- Extracted text
The Jewish community of Beit El in Judea and Samaria. Credit: Yaakov via Wikimedia Commons.

Policy makers and public opinion molders who call for Israel’s separation from Judea and Samaria are aware that prior separations — from 40 percent of Judea and Samaria in 1994, from Hebron in 1997, and from Gaza in 2005 — yielded land-for-terror and not land-for-peace.

They are aware that Israel’s first prime minister, David Ben-Gurion, did not separate from, but rather annexed, western Jerusalem and additional parts of the Land of Israel during the 1948-1949 war. Ben-Gurion did not believe in land-for-peace. In fact, he expanded Israel’s sovereignty (including significant construction) by 40 percent, in defiance of brutal U.S. and European pressure.

They know that subsequent Prime Minister Levi Eshkol did not engage in land-for-peace, but rather reunited Jerusalem — the most sensitive territorial issue — annexing eastern Jerusalem and expanding construction there. They are mindful of Prime Minister Menachem Begin’s application of Israel’s law to the Golan Heights (and expanding construction).

However, policy makers and public opinion molders are intimidated by projections of demographic doom suggesting that the Jewish state will, supposedly, become a binational state unless it separates from Judea and Samaria. They assume that demographically time is on the Palestinian side, since the Arab society is younger and reproduces faster than the Jewish society. Thus, they conclude, retaining Judea and Samaria condemns the Jewish state to demographic calamity. They accept the highly inflated Palestinian numbers without scrutiny.

- Collected data

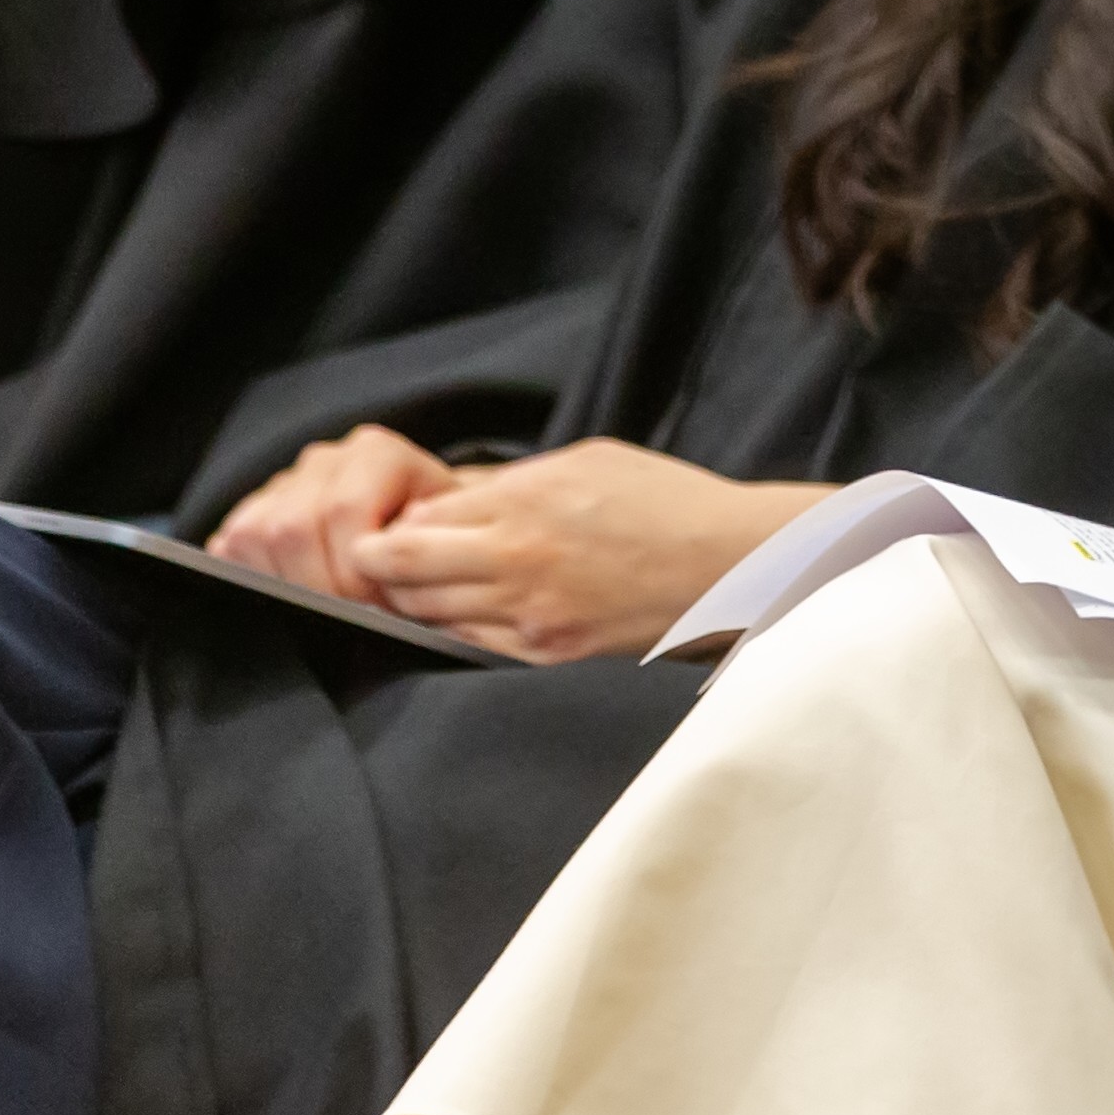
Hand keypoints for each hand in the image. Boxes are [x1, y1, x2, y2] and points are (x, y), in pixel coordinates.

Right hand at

- What you have to do
Extend the text on Israel's separation from Judea and Samaria, picking up after its last sentence. The listing comes from an unrelated source.

- Answer
Moreover, unlike all Israeli prime ministers from Ben-Gurion (1948) through Shamir (1992), they subordinate the reality-driven Zionist vision of resettling the Land of Israel to projections of demographic doom issued by Israel’s demographic establishment. The latter has been consistently wrong since 1948, underestimating Jewish fertility, overestimating Arab fertility, ruling out waves of aliyah (the Jewish ingathering), and frequently projecting imminent demographic doom.

The demography-driven separationists are mistaken, or misleading, ignoring demographic reality and long-term demographic trends, which highlight an unprecedented and robust demographic Jewish tailwind and a modernity-driven, powerful demographic Muslim headwind in the Palestinian Authority and throughout the Muslim world, other than in the sub-Sahara region. Time is actually on the Jewish side.

For example:

– From 1995-2013, the annual number of Israeli Jewish births surged by 65 percent — from 80,400 to 132,000 — despite the decline in the fertility rate (number of births per woman) of the ultra-Orthodox Jewish sector, but due to the unprecedented increase of secular fertility. At the same time, the number of Israeli Arab births increased by a mere 8 percent, from 36,000 to 39,000. The Jewish births include those of some 300,000 immigrants from the former Soviet Union, who are Jews by the Law of Return but not recognized yet as such by the rabbinate.

– According to the CIA World Factbook, Arab fertility in Judea and Samaria was 5.34 births per woman in 1995, rapidly reduced to 2.83 births in 2014, and trending downward.

– In 1995, Jewish births constituted 69 percent of total Israeli births, compared with over 77 percent in 2013 and trending toward 80 percent.

– In 1995, there were 2.3 Jewish births per one Israeli Arab birth, compared with 3.3 Jewish births in 2013.

– In 1969, the average Israeli Arab woman had six more births than the average Jewish woman, compared to a 0.4 gap in 2013, and a convergence at three births per woman, Jewish or Arab, aged in their 20s and 30s.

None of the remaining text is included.